• **WHAT TO DO**:
All of the data should be restated word for word, with the pictures omitted.

• **SUPPLIED DATA**:
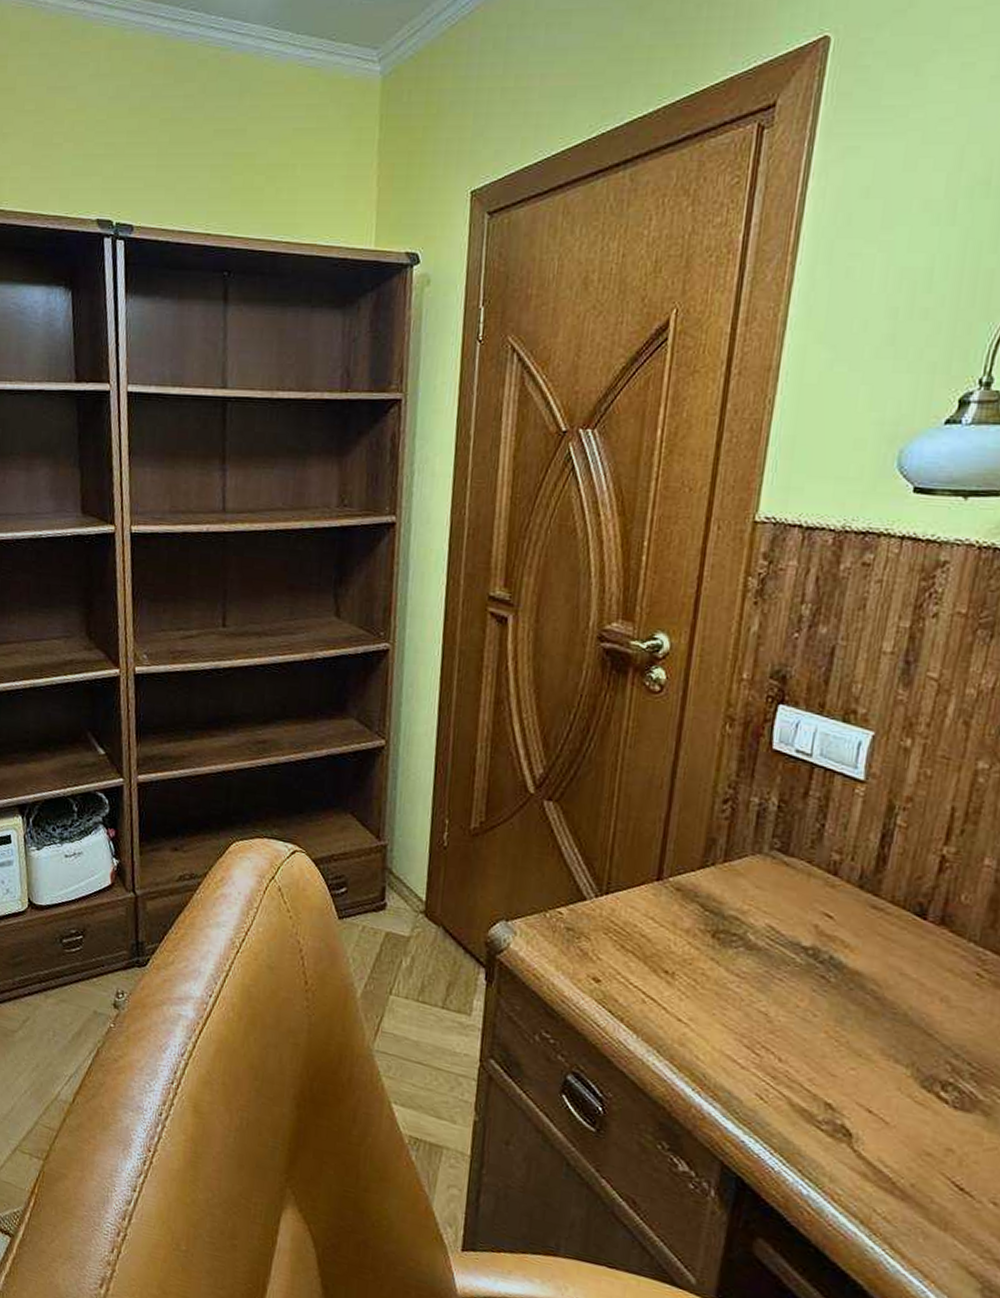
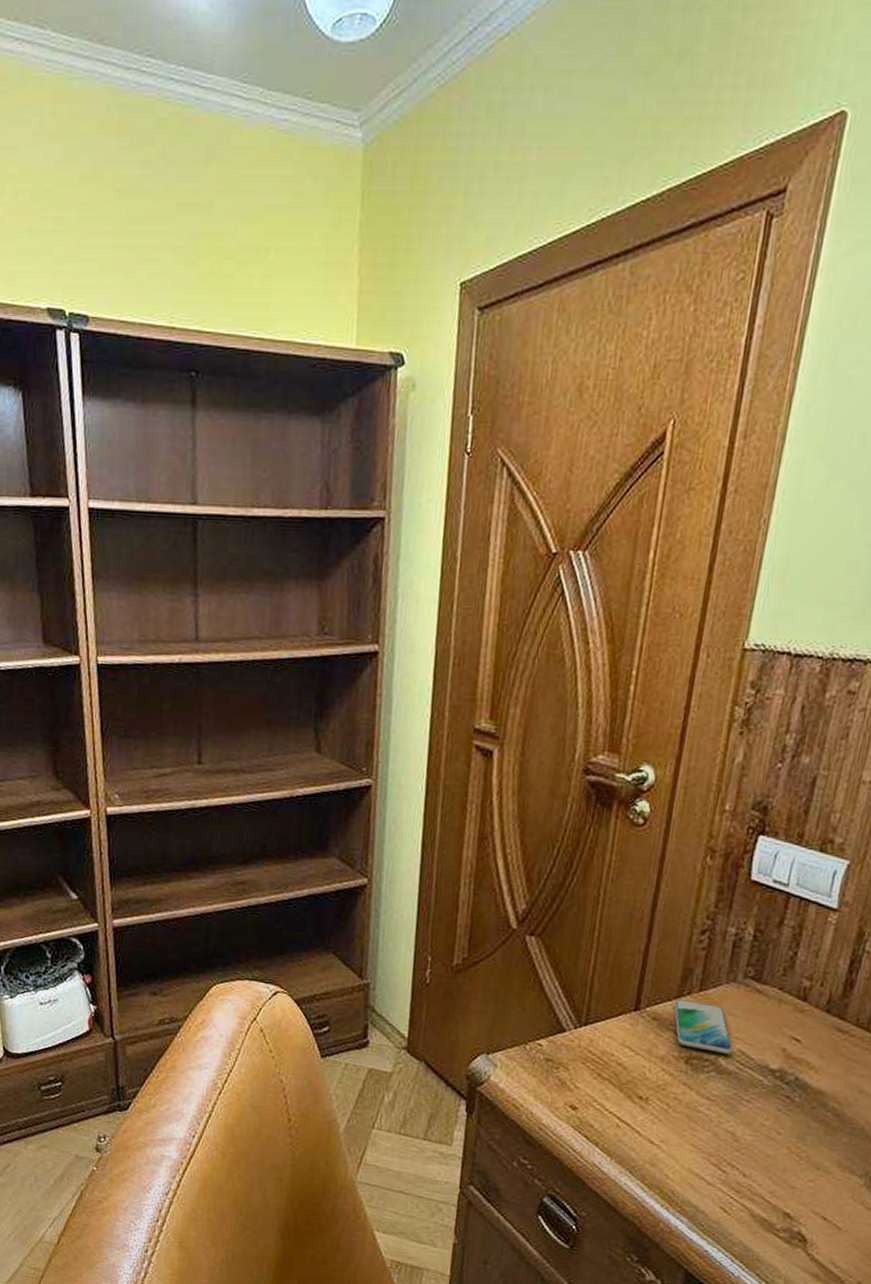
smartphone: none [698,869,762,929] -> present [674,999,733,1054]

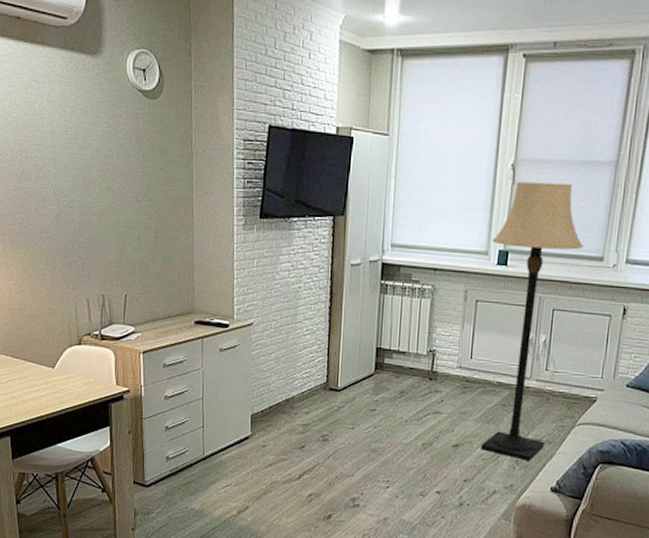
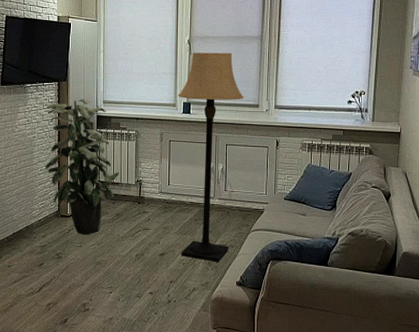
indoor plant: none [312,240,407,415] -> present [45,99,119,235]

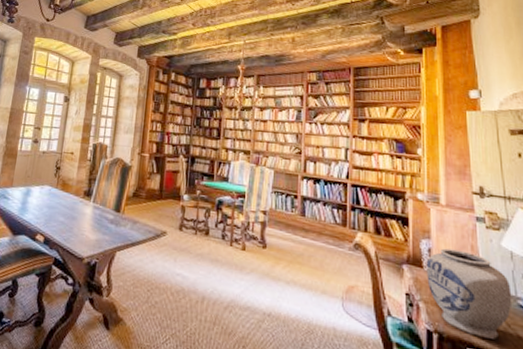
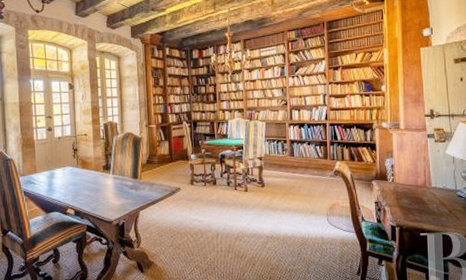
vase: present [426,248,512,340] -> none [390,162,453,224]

• **SOLUTION TO THIS TASK**:
smartphone: none [698,869,762,929] -> present [674,999,733,1054]

indoor plant: none [312,240,407,415] -> present [45,99,119,235]

vase: present [426,248,512,340] -> none [390,162,453,224]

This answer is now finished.